• EXERCISE OBJECTIVE: In the set of math problems, what characters make up the author's set of 25 characters?

• PASSAGE FOR REVIEW:
────────

Given that  \[x>0\], solve the equation\[\displaystyle \frac{4^{x^2}}{8^x} = 4\]

An author has grown tired of writing books. Instead, he decides to take a large amount of paper and, on each piece of paper, write down a different string of 100 characters using a set of 25 characters (22 letters, a space, a comma and a period).
Let P be the number of pieces of paper he must use if he is to write down every possible string of 100 characters from his set of 25 characters.
How many digits are in P?      (You may use the fact that \[log_{10}(2) \approx 0.3\])

The number \[371\] has only odd digits, since \[3\],\[7\] and \[1\] are all odd.
The number \[493\] does not have only odd digits, since \[4\] is even.
The number \[339\] has only odd digits, but the number \[3\] is repeated.
How many numbers \[n\] with  \[1\leq n<10000\]  have only odd digits such that no digits are repeated?

Consider the numbers formed by all possible permutations of the numbers in the set \[\{1,2,3,4\}\]:
e.g. \[1234,1243,1324,\ldots,4321\]
What is the sum of all these numbers?

How many (real) solutions can be found to the equation
\[\displaystyle (x^2 -5x+5)^{(x^2-11x+30)} = 1\]?

Solve the equation \[x-1+x-2+x-3 + \cdots + x-99 = 0\]

The functions \[f(x)\] and \[g(x)\] satisfy \[ \displaystyle \begin{array}{lcr} f(x) + g(x) & = & 2x-5 \\ f(x) - g(x) & = & 1-3x\end{array}\]
Find the value of \[2\cdot f(1)\cdot g(0)\]

There are 44 sweets in a jar. All sweets are either blue or green and there are more green sweets than blue.

────────

• RECORDS SUPPLIED:
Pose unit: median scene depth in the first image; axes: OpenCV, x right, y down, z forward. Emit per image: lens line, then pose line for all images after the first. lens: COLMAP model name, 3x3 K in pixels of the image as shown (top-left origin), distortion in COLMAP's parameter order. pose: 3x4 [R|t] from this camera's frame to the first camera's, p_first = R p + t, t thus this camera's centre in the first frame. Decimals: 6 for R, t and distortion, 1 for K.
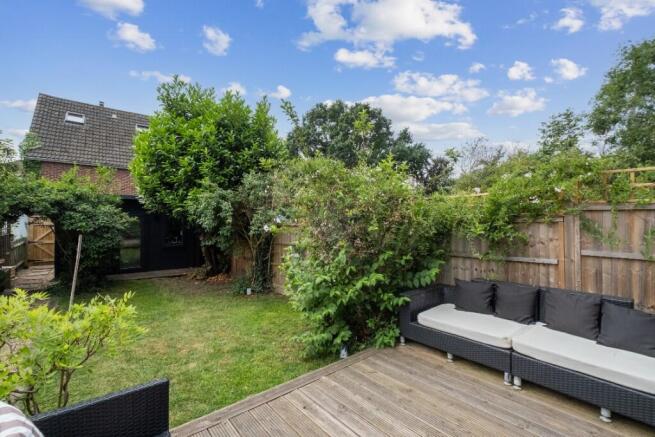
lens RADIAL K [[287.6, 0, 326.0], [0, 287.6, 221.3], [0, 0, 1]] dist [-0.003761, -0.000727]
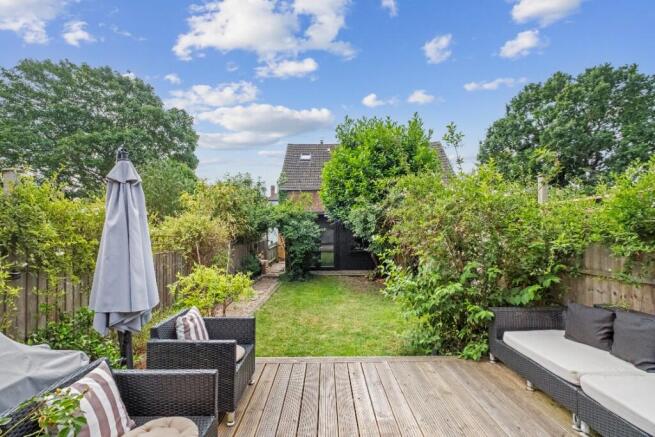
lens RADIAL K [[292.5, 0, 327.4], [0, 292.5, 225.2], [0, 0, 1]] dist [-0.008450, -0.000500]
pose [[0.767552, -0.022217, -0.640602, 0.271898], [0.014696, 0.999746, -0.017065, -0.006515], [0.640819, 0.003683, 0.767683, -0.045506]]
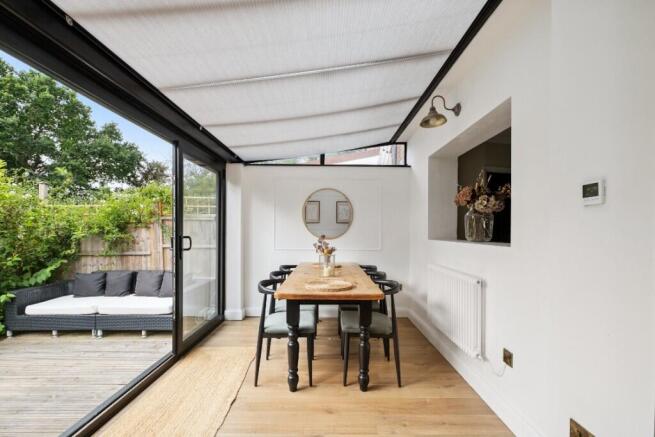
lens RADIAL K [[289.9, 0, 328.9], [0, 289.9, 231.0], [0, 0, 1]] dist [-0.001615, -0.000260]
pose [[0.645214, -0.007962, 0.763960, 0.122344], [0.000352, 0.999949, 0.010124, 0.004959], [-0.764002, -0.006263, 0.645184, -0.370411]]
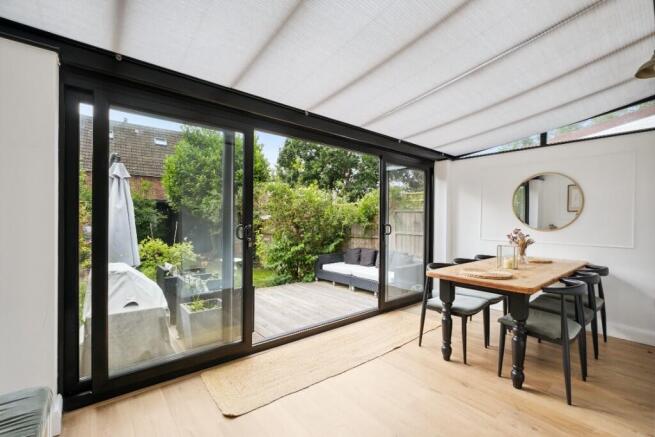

────────

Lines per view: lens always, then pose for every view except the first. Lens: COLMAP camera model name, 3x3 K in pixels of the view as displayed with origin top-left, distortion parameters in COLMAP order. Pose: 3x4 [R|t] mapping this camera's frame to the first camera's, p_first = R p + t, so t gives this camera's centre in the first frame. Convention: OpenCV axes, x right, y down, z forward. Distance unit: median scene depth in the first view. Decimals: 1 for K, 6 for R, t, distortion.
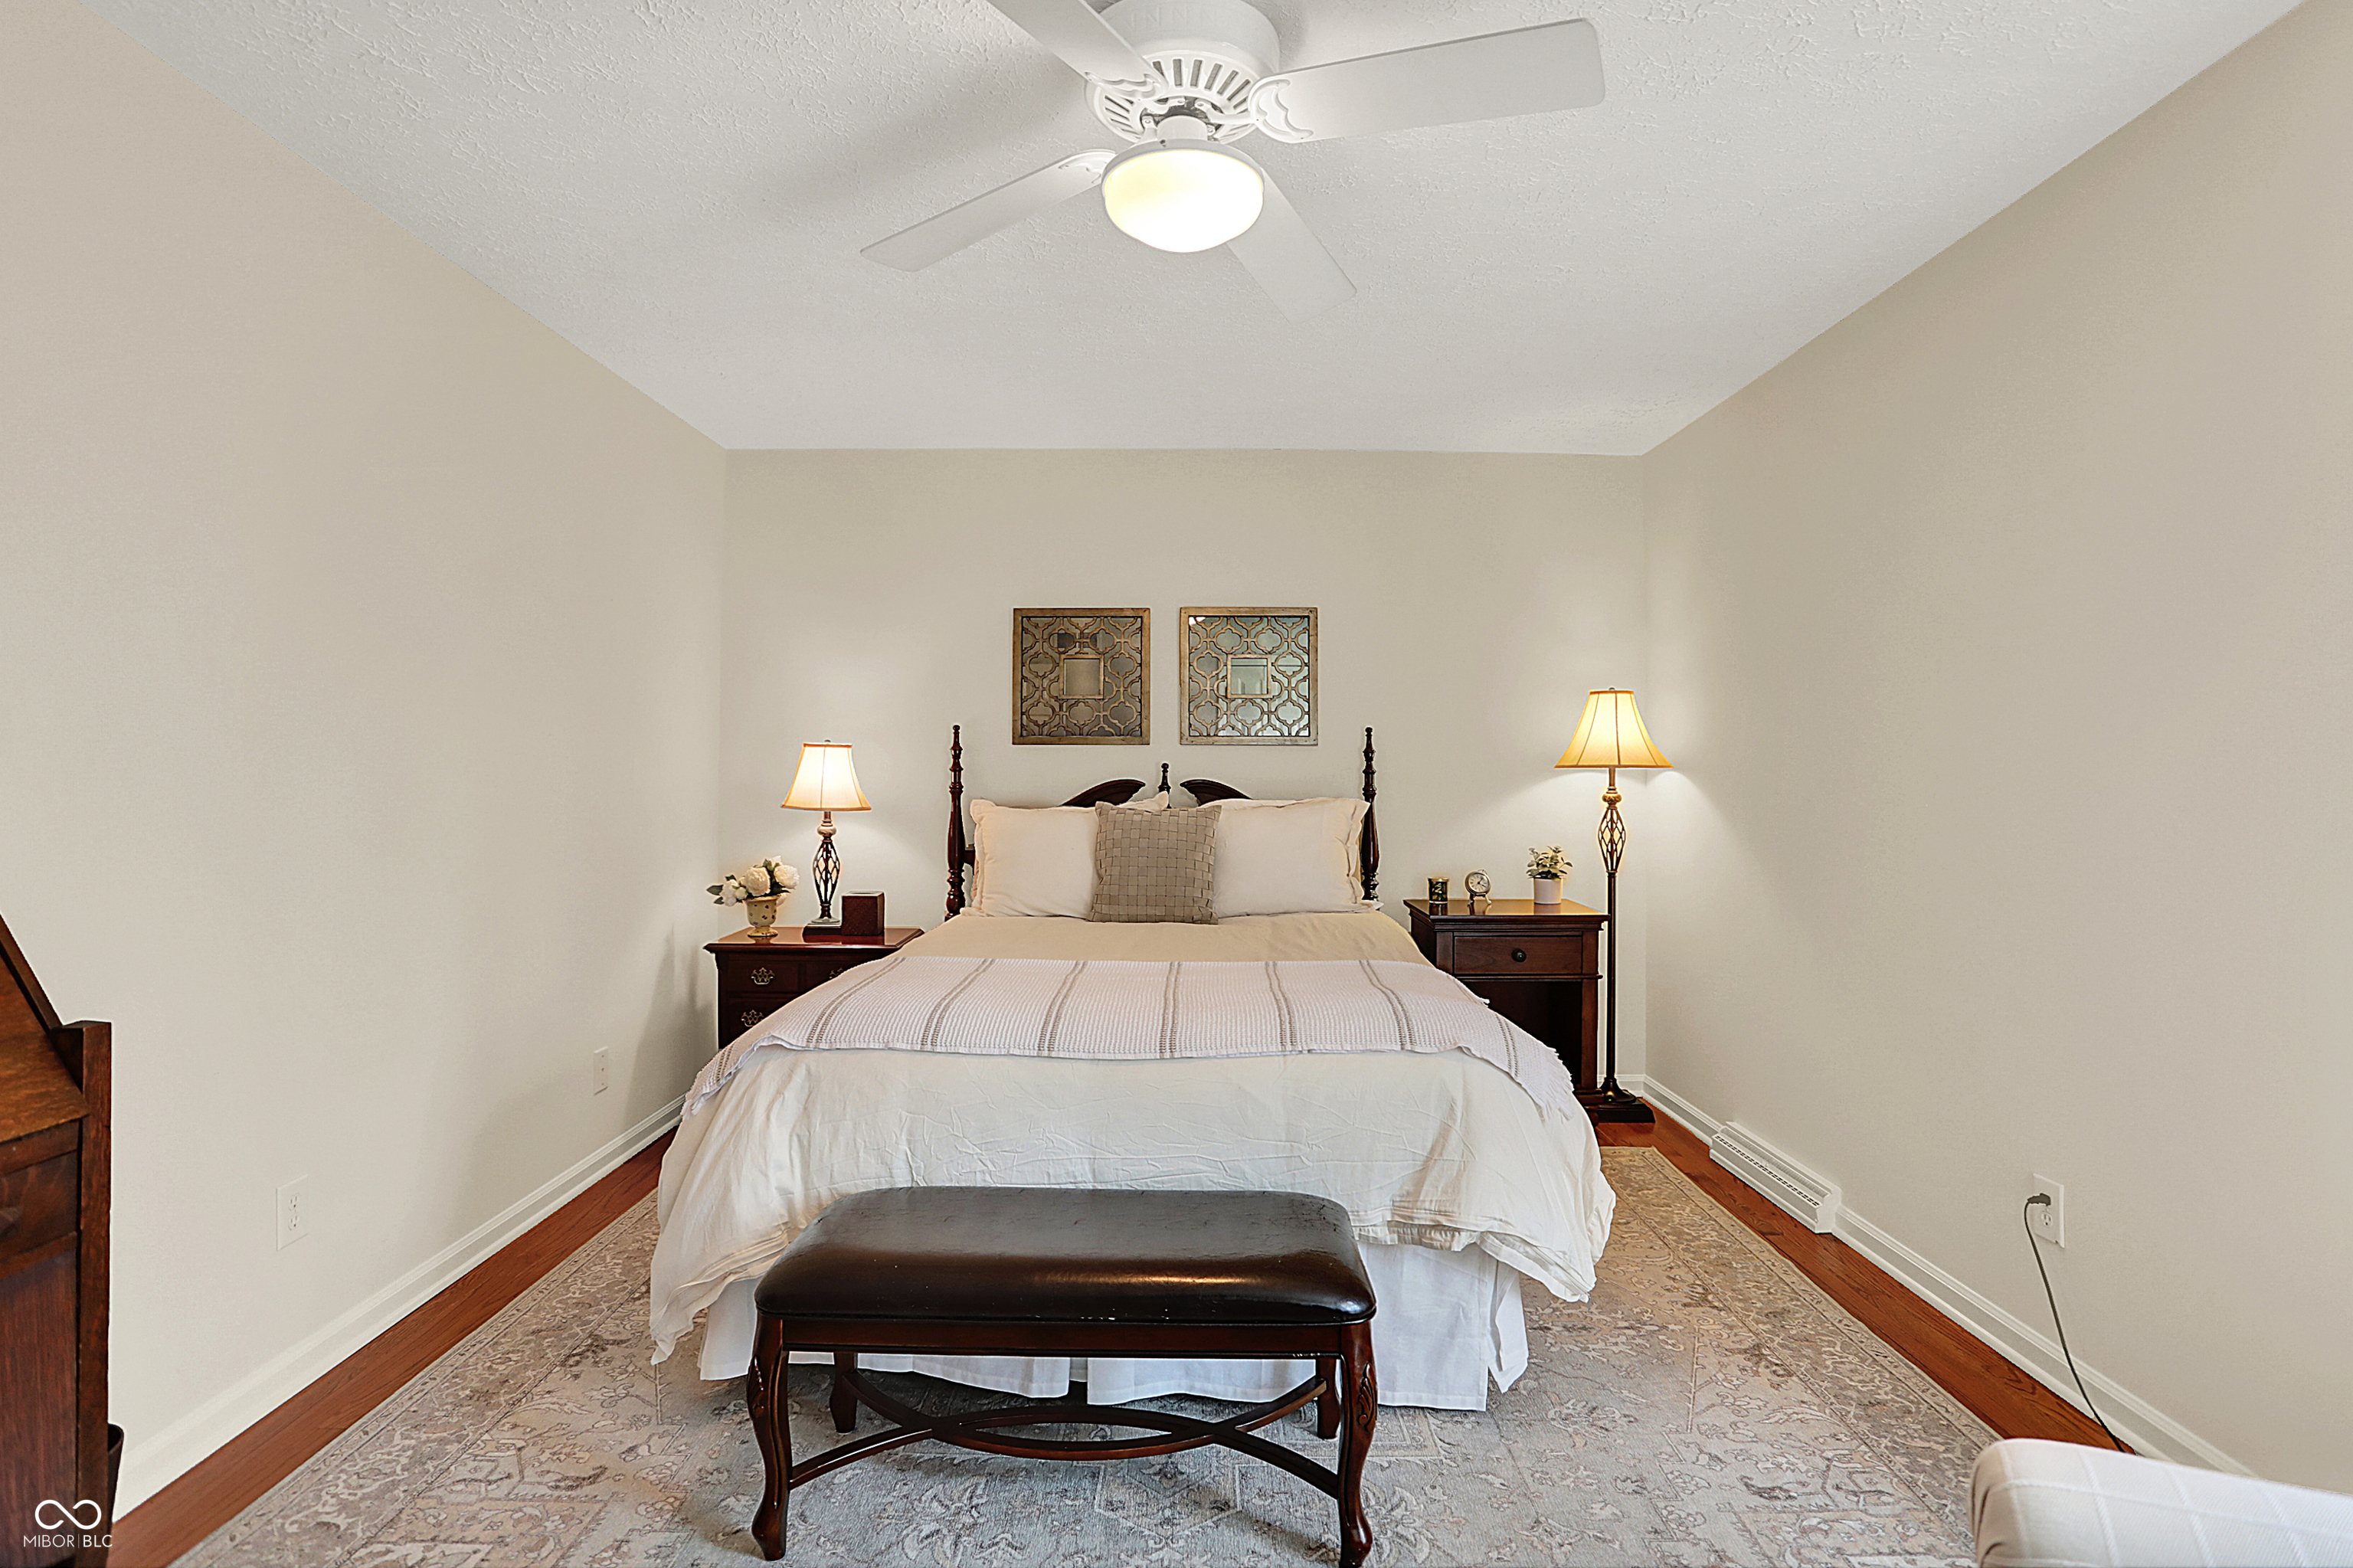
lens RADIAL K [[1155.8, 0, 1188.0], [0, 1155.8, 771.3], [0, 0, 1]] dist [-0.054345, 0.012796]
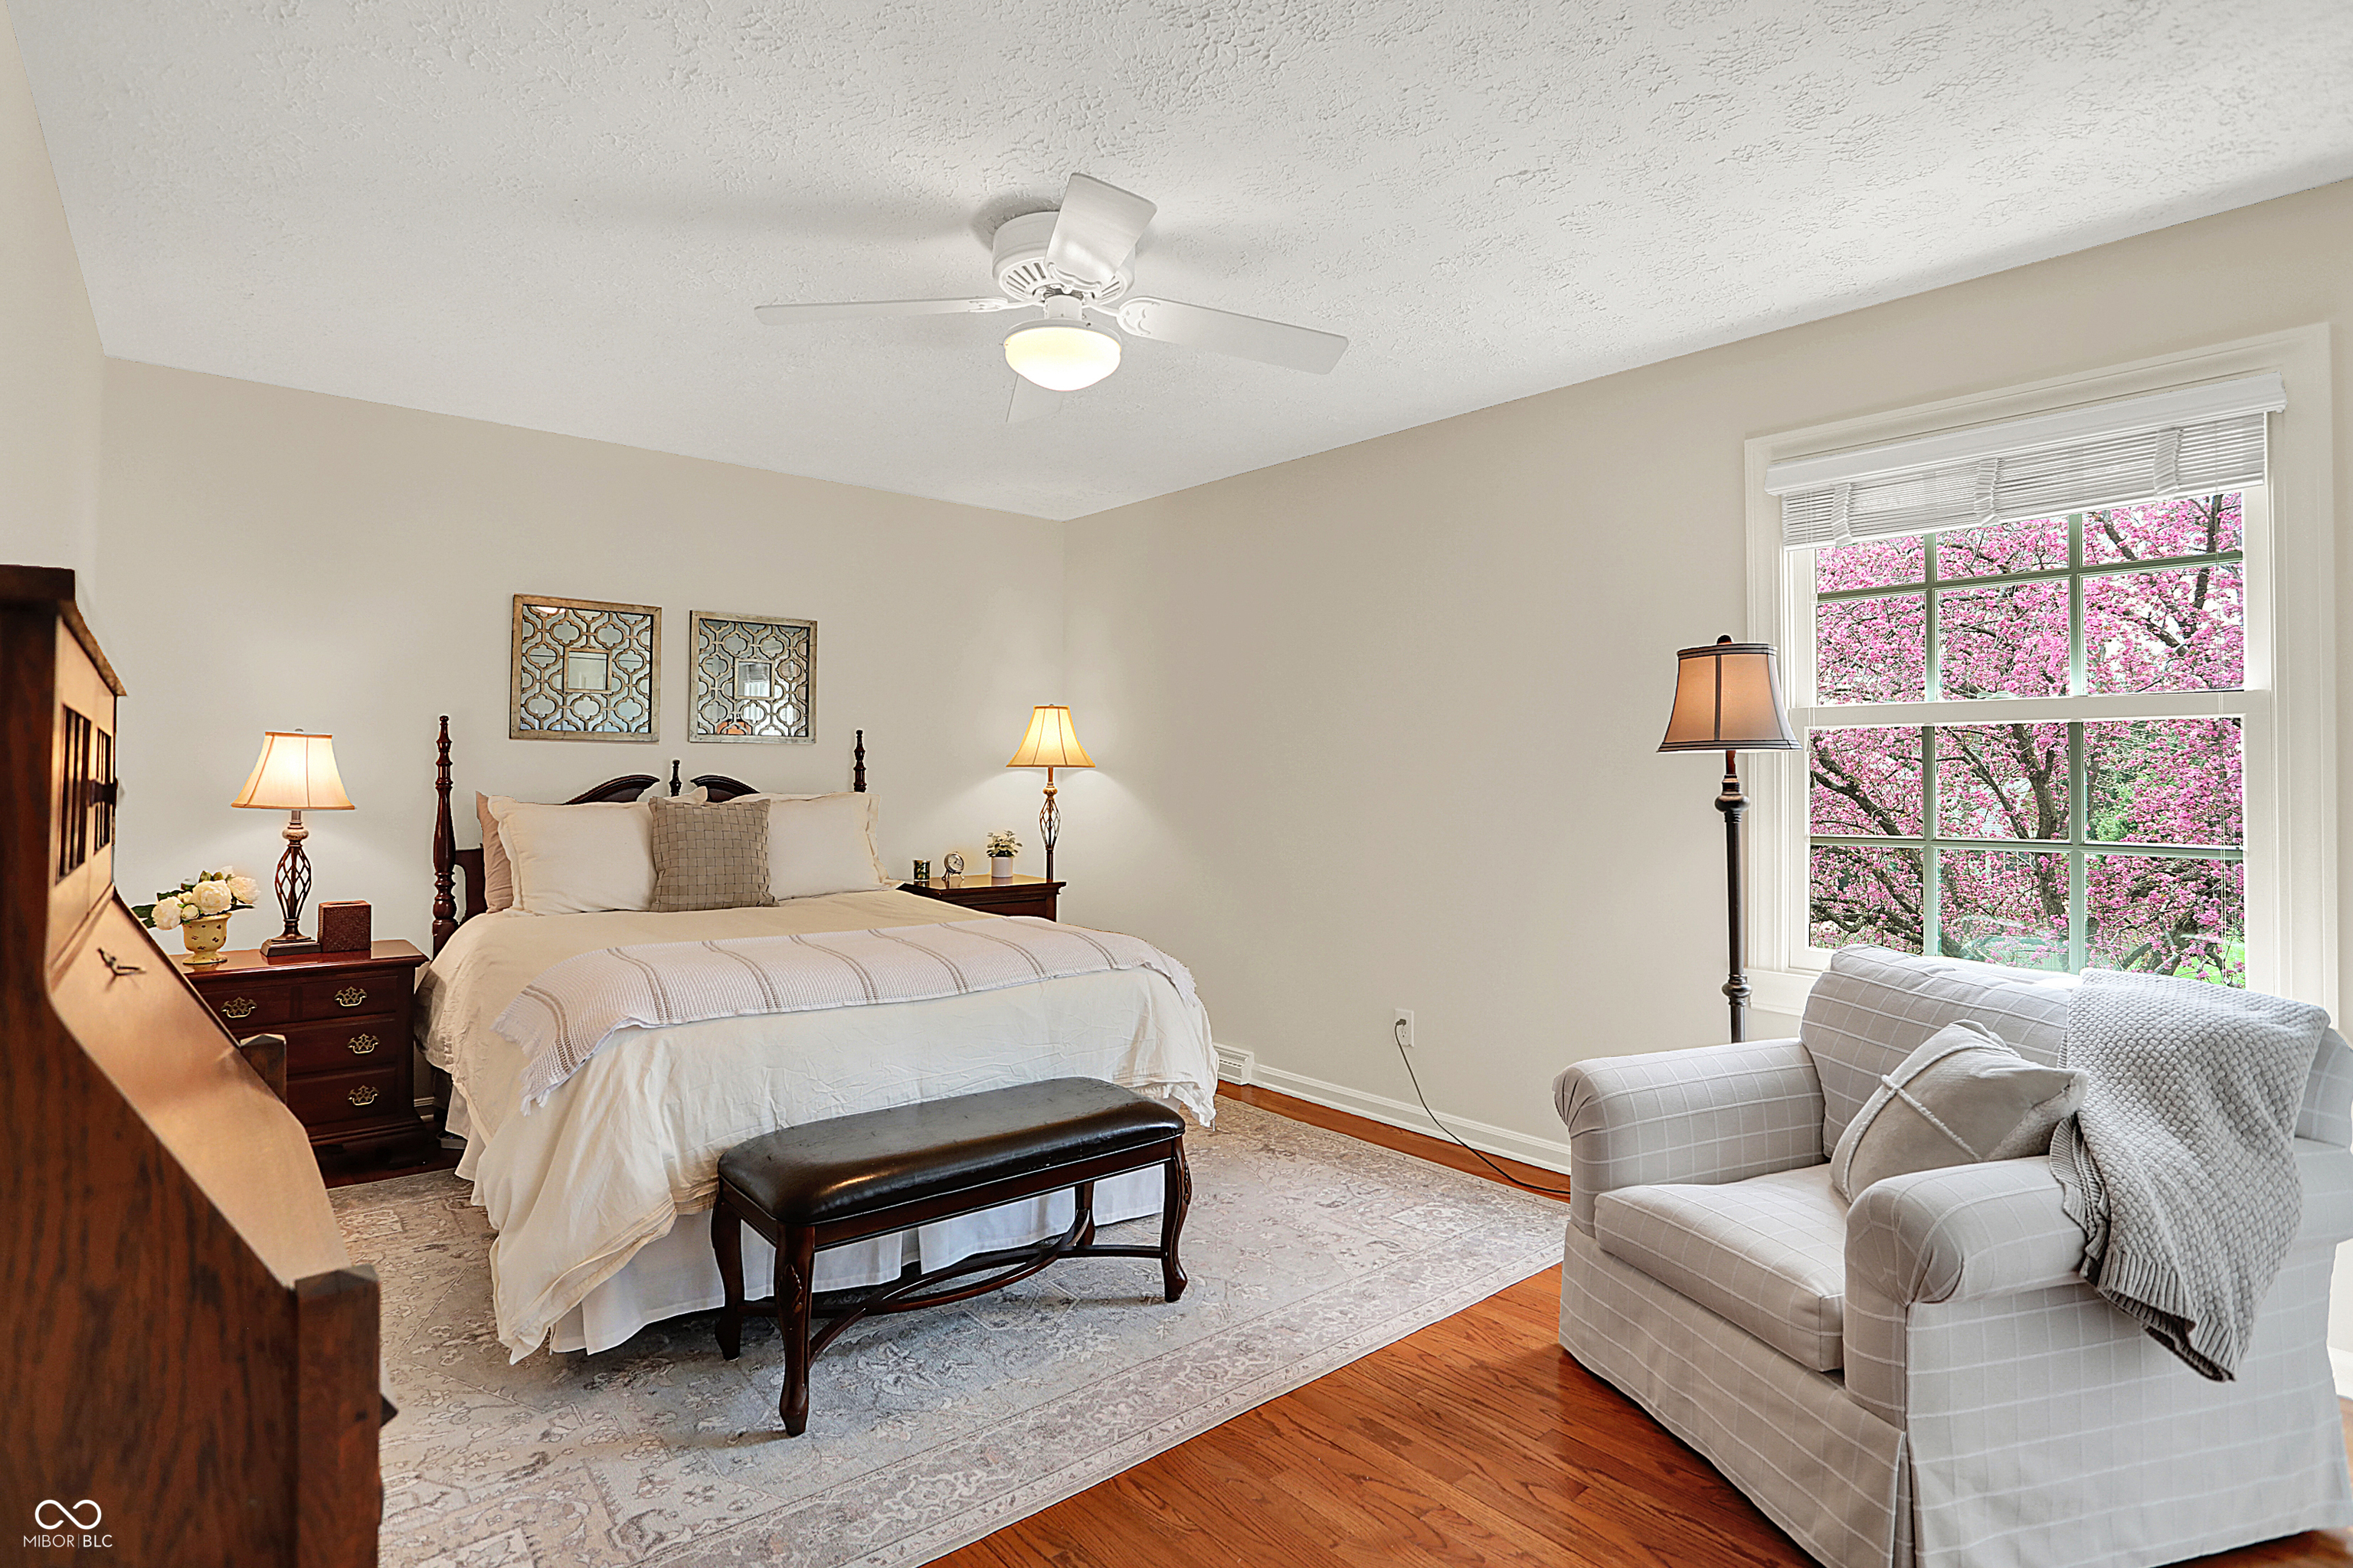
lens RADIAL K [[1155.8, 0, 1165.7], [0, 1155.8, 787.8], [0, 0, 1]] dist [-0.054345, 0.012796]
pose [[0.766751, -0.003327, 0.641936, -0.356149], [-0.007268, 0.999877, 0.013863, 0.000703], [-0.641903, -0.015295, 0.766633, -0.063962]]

────────

• EXERCISE SOLUTION: 22 letters, a space, a comma and a period.